_REQUEST:_
Your copy should hold exactly the lines from the one containing "Модификации: IXA (8), IХВ" through the last line of the entries, and no pictures.

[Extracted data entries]

= Beginning of Section =

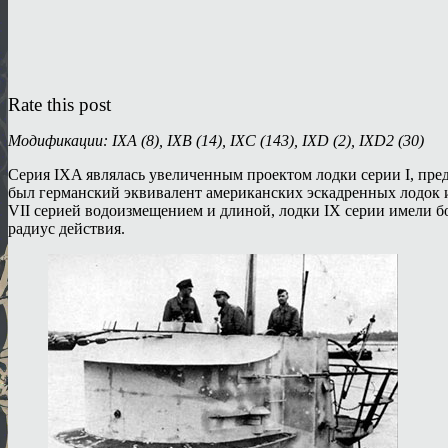
Rate this post
Модификации: IXA (8), IХВ (14), IXC (143), IXD (2), IXD2 (30)
Серия IXA являлась увеличенным проектом лодки серии I, пре
был германский эквивалент американских эскадренных лодок 
VII серией водоизмещением и длиной, лодки IX серии имели б
радиус действия.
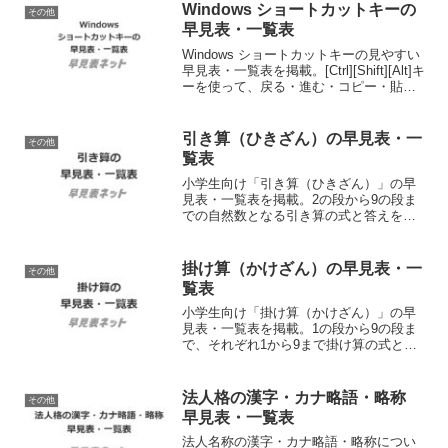
して使えるシンプルな印刷用PDFファイ
Windows ショートカットキーの
その他
ルも提供。
早見表・一覧表
Windows ショートカットキーの見やすい
早見表・一覧表を掲載。[Ctrl][Shift][Alt]キ
ーを使って、戻る・進む・コピー・貼り
付けなどの基本的な操作を確認できま
す。会員登録不要、無料でダウンロード
して使えるシンプルな印刷用PDFファイ
引き算（ひきざん）の早見表・一
その他
ルも提供。
覧表
小学生向け「引き算（ひきざん）」の早
見表・一覧表を掲載。2の段から9の段ま
での自然数となる引き算の式と答えを一
覧で確認できます。会員登録不要、無料
でダウンロードして使えるシンプルな印
刷用PDFファイルも提供。
掛け算（かけざん）の早見表・一
その他
覧表
小学生向け「掛け算（かけざん）」の早
見表・一覧表を掲載。1の段から9の段ま
で、それぞれ1から9まで掛け算の式と答
えを一覧で確認できます。会員登録不
要、無料でダウンロードして使えるシン
プルな印刷用PDFファイルも提供。
法人格の漢字・カナ略語・略称
その他
早見表・一覧表
法人名称の漢字・カナ略語・略称につい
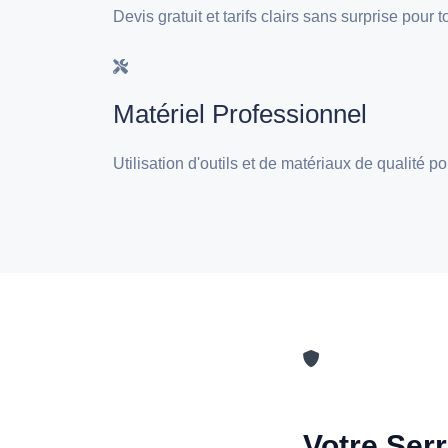
Devis gratuit et tarifs clairs sans surprise pour
Matériel Professionnel
Utilisation d'outils et de matériaux de qualité 
Votre Serr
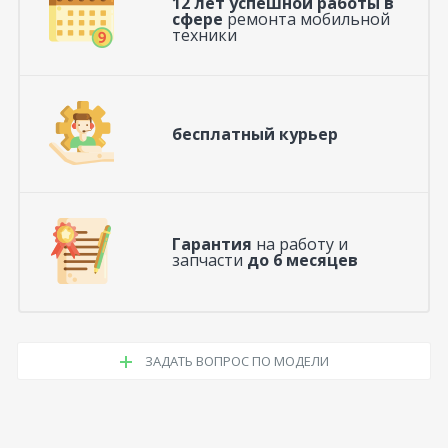
12 лет успешной работы в
сфере
ремонта мобильной
техники
бесплатный курьер
Гарантия
на работу и
запчасти
до 6 месяцев
ЗАДАТЬ ВОПРОС ПО МОДЕЛИ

= End of Section =

_RESPONSE TO THIS TASK:_
Модификации: IXA (8), IХВ (14), IXC (143), IXD (2), IXD2 (30)
Серия IXA являлась увеличенным проектом лодки серии I, пре
был германский эквивалент американских эскадренных лодок 
VII серией водоизмещением и длиной, лодки IX серии имели б
радиус действия.
して使えるシンプルな印刷用PDFファイ
Windows ショートカットキーの
その他
ルも提供。
早見表・一覧表
Windows ショートカットキーの見やすい
早見表・一覧表を掲載。[Ctrl][Shift][Alt]キ
ーを使って、戻る・進む・コピー・貼り
付けなどの基本的な操作を確認できま
す。会員登録不要、無料でダウンロード
して使えるシンプルな印刷用PDFファイ
引き算（ひきざん）の早見表・一
その他
ルも提供。
覧表
小学生向け「引き算（ひきざん）」の早
見表・一覧表を掲載。2の段から9の段ま
での自然数となる引き算の式と答えを一
覧で確認できます。会員登録不要、無料
でダウンロードして使えるシンプルな印
刷用PDFファイルも提供。
掛け算（かけざん）の早見表・一
その他
覧表
小学生向け「掛け算（かけざん）」の早
見表・一覧表を掲載。1の段から9の段ま
で、それぞれ1から9まで掛け算の式と答
えを一覧で確認できます。会員登録不
要、無料でダウンロードして使えるシン
プルな印刷用PDFファイルも提供。
法人格の漢字・カナ略語・略称
その他
早見表・一覧表
法人名称の漢字・カナ略語・略称につい
Devis gratuit et tarifs clairs sans surprise pour
Matériel Professionnel
Utilisation d'outils et de matériaux de qualité 
Votre Serr
12 лет успешной работы в
сфере
ремонта мобильной
техники
бесплатный курьер
Гарантия
на работу и
запчасти
до 6 месяцев
ЗАДАТЬ ВОПРОС ПО МОДЕЛИ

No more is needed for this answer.